State Rep. Jamie Long
State Rep. Jamie Long
The Minneapolis DFLer said Republicans did not compromise on climate issues like they have elsewhere in budget negotiations since the climate and energy conference committee was focused on policy and how to spend the Xcel money — not over tax increases or the balancing the overall state budget. Long said the threat of a government shutdown was therefore never a factor. “I think that it means if we want a different outcome, we’re going to need different senators,” Wagenius said.

Osmek had a far different view of negotiations. He said Republicans honored requests by Democrats during negotiations to remove “non-starter” policy, including the stiffer pipeline protester penalties and a measure to lift Minnesota’s moratorium on new nuclear power plants. But the DFL, Osmek claimed, did not return the favor, sticking with their “clean energy first” plan time and again. Osmek said their legislation would have threatened the reliability of Minnesota’s power grid.
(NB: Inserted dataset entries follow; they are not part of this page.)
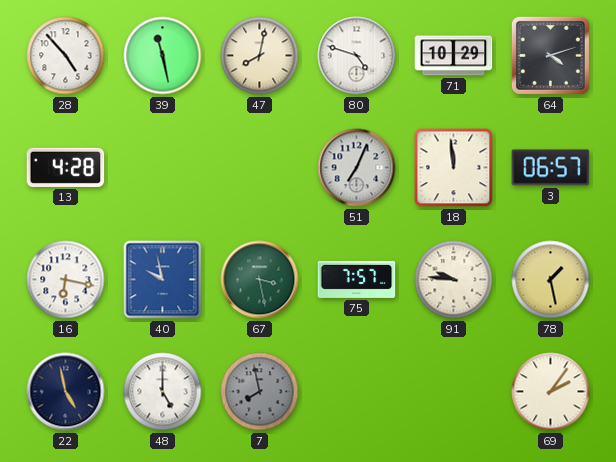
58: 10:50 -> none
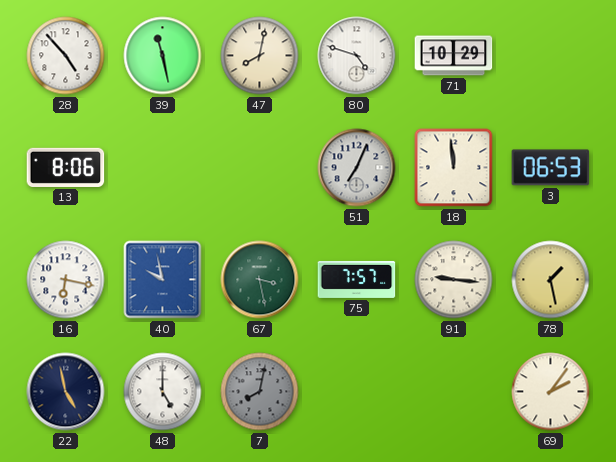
64: 4:12 -> none
13: 4:28 -> 8:06
3: 06:57 -> 06:53
91: 9:46 -> 9:16
7: 7:58 -> 8:02
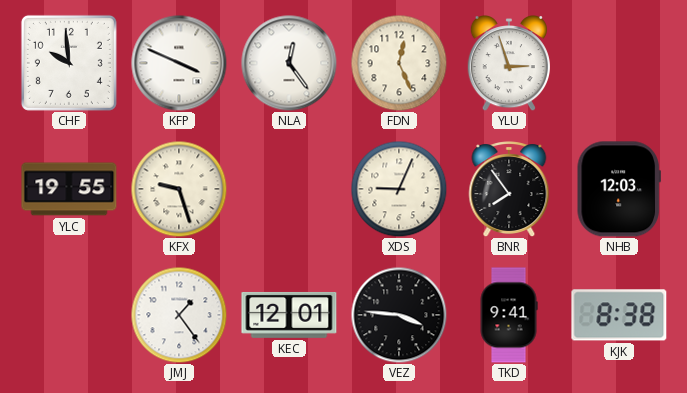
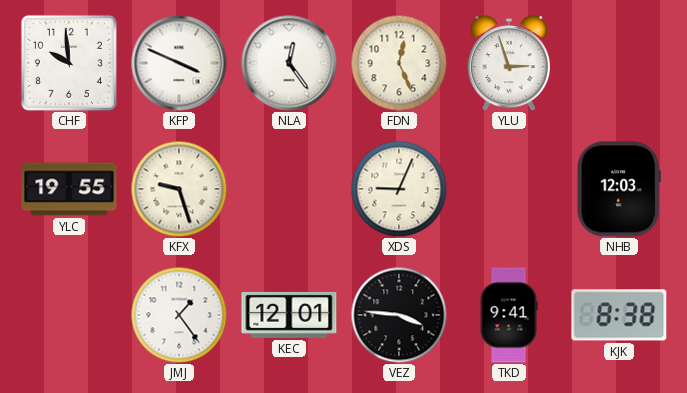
BNR: 7:54 -> none
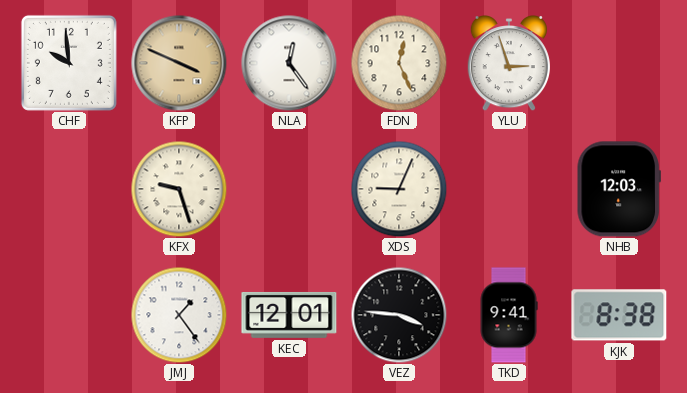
KFP dial: white -> champagne
YLC: 19:55 -> none
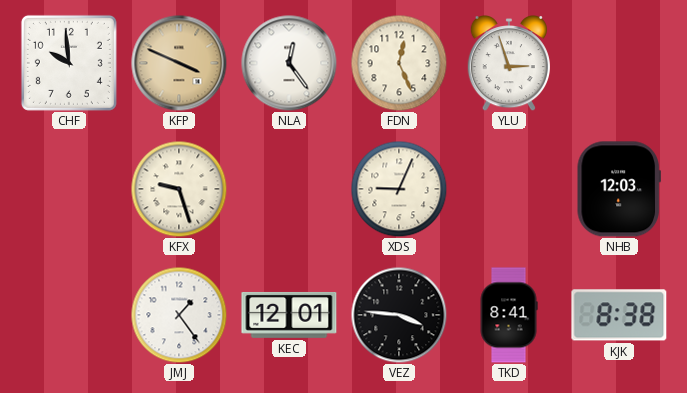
TKD: 9:41 -> 8:41
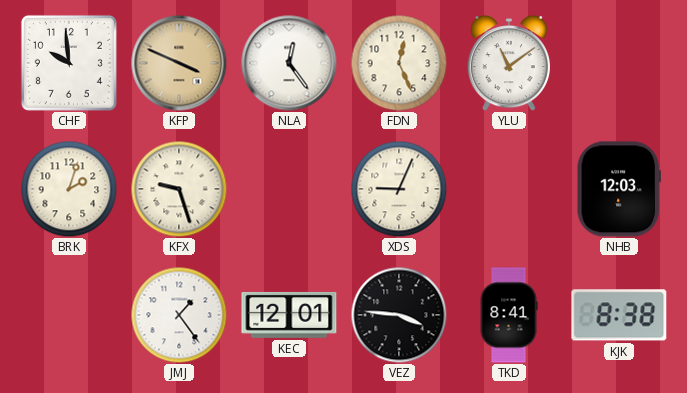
YLU: 2:57 -> 11:09
BRK: none -> 2:03
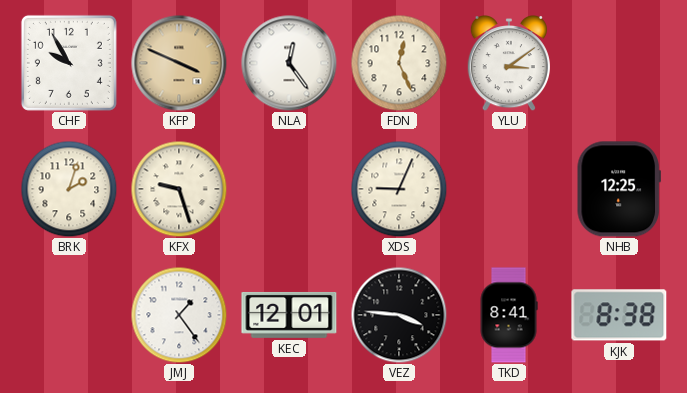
CHF: 9:59 -> 9:55
YLU: 11:09 -> 3:09
NHB: 12:03 -> 12:25
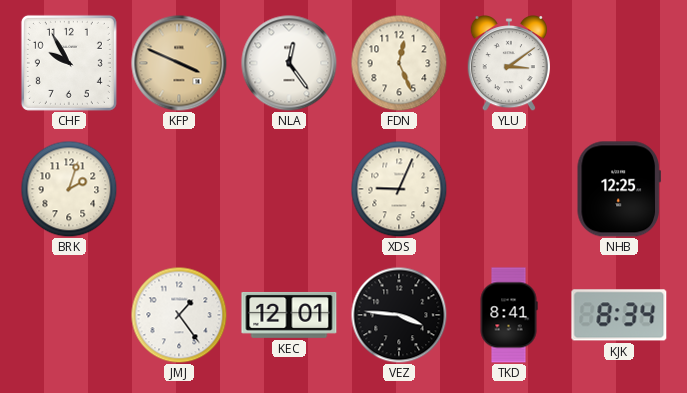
KFX: 9:27 -> none
KJK: 8:38 -> 8:34
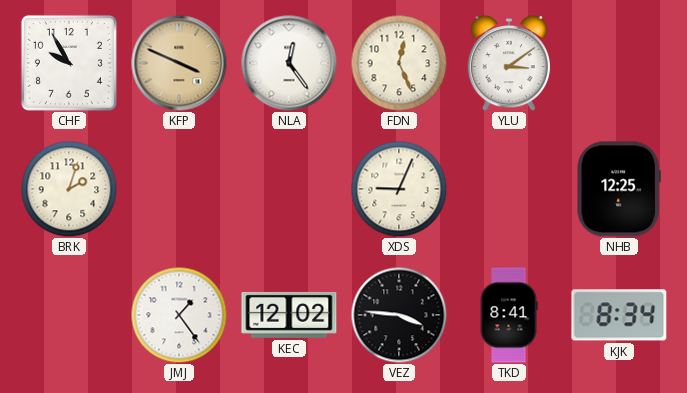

To underscore his claim of a partisan DFL slant during their budget talks, Osmek noted the House negotiation team on the combined jobs, climate and energy conference committee was the only group in the Legislature to not have a single lawmaker from the opposing party. (The Senate teams all had a Democrat.)

Osmek said DFLers also did not break on their push to expand the community solar garden program despite Republican concessions. The GOP has argued there are cheaper ways to build solar and fight climate change than the community program, which allows Xcel customers to buy shared plots of a third-party solar array and get a rebate on their power bill.

Article continues after advertisement

Osmek has consistently argued this year that a snap transition away from all fossil fuels would create an unreliable power system, especially in extreme cold. As for his view on climate change, Osmek told MinnPost in January that Minnesota is responsible for a small fraction of global carbon emissions and said lawmakers should be cautious about taking actions that harm the state’s economy for carbon reductions that are small on a global scale.

At 1:30 in the morning on Tuesday, after the Legislature adjourned its regular session, Osmek said he offered to come to an agreement on spending from the renewable development account — leaving out the most contentious policy issues. His offer, he said, included the biomass plant legislation, the Prairie Island net-zero project and grant funding aimed at communities that lose fossil fuel plants, but largely yielded to the DFLers to spend $18 million a year from Xcel’s renewable account.

Osmek said the end result — essentially zero spending from the Xcel account, known as RDA — was “a failure of a radical House of Representatives that refused to even come to the table and have a respectful conversation.”

For his part, Long said the House did make concessions in budget talks but declined to elaborate, calling them “private offers.” He did say DFLers wanted to “stabilize” the community solar program and put some “constructive solutions on the table,” but wouldn’t accept the tough cap on projects the Senate had wanted because he feared they would effectively kill the flourishing program, which is the largest of its kind in the country.

Long said organizing around the carbon-free standard and more in the House this year was a success on its own right and chided Republicans for not doing more to support the fast-growing green energy sector and the job creation it brings.

But the overall energy package? “It was definitely a disappointing outcome for the climate and for moving clean energy forward,” he said.